Gange aux vastes rives, où vas-tu, que tu nous entraînes comme des brins d’herbe ?
L’éléphant a tremblé sur ses genoux, la tortue a rentré ses membres, et le serpent a lâché le bout de sa queue, qu’il tenait dans sa gueule.
Remonte vers ta source ! Au delà des demeures du soleil, après la lune, derrière la mer de lait, nous voulons boire encore l’enivrement de nos immortalités, au son des luths, dans les bras de nos épouses.
Mais tu coules toujours, tu coules toujours, Gange aux vastes rives !
Qui donc a fait cent fois le sacrifice du cheval, pour me déposséder de mon empire ? Où êtes-vous, mes Crépuscules jumeaux qui trottiez sur vos ânes ? Où es-tu, Feu monté sur le bélier d’azur aux cornes rouges ? Où es-tu donc, Aurore au front vermeil qui retirais à toi le nuage sombre de la nuit, comme une danseuse qui s’avance, la robe retroussée sur son genou ?

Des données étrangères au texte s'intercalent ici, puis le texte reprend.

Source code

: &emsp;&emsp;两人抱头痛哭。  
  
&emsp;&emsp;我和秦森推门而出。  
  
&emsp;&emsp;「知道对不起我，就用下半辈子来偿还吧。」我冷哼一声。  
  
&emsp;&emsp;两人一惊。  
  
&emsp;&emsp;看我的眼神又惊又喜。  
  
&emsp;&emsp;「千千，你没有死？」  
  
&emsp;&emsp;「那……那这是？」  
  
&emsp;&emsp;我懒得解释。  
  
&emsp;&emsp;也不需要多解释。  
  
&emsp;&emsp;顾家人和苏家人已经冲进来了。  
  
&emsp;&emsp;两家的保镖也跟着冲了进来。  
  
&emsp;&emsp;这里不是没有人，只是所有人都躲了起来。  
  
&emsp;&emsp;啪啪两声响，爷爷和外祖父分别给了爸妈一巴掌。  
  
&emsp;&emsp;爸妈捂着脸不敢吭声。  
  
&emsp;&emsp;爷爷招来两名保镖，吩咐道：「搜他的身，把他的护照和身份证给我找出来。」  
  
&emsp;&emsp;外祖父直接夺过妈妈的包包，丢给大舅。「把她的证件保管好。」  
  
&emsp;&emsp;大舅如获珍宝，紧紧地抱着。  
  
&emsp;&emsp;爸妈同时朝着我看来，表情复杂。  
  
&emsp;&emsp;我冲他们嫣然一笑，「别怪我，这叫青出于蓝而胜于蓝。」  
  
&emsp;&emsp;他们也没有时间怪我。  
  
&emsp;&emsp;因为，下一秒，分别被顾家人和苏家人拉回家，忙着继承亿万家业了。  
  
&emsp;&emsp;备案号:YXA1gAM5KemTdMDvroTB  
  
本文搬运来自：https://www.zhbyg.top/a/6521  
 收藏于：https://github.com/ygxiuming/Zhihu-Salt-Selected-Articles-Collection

Je brillais d’en haut, j’éclairais les carnages, j’effaçais les pâleurs. Mais c’est fini, maintenant ! La grande âme tout essouflée va mourir, comme une gazelle qui a trop couru.
De prairies en prairies, de sphères en sphères, de cieux en cieux, j’ai fui. Je suis pourtant la richesse des âmes, la sève des arbres, la couleur du lotus, le flot tiède, l’épi mur, la déesse aux longs sourires, qui bâille dans la gueule des vaches et se baigne dans la rosée.
Ah ! j’ai trop cueilli de fleurs, ma tête est étourdie.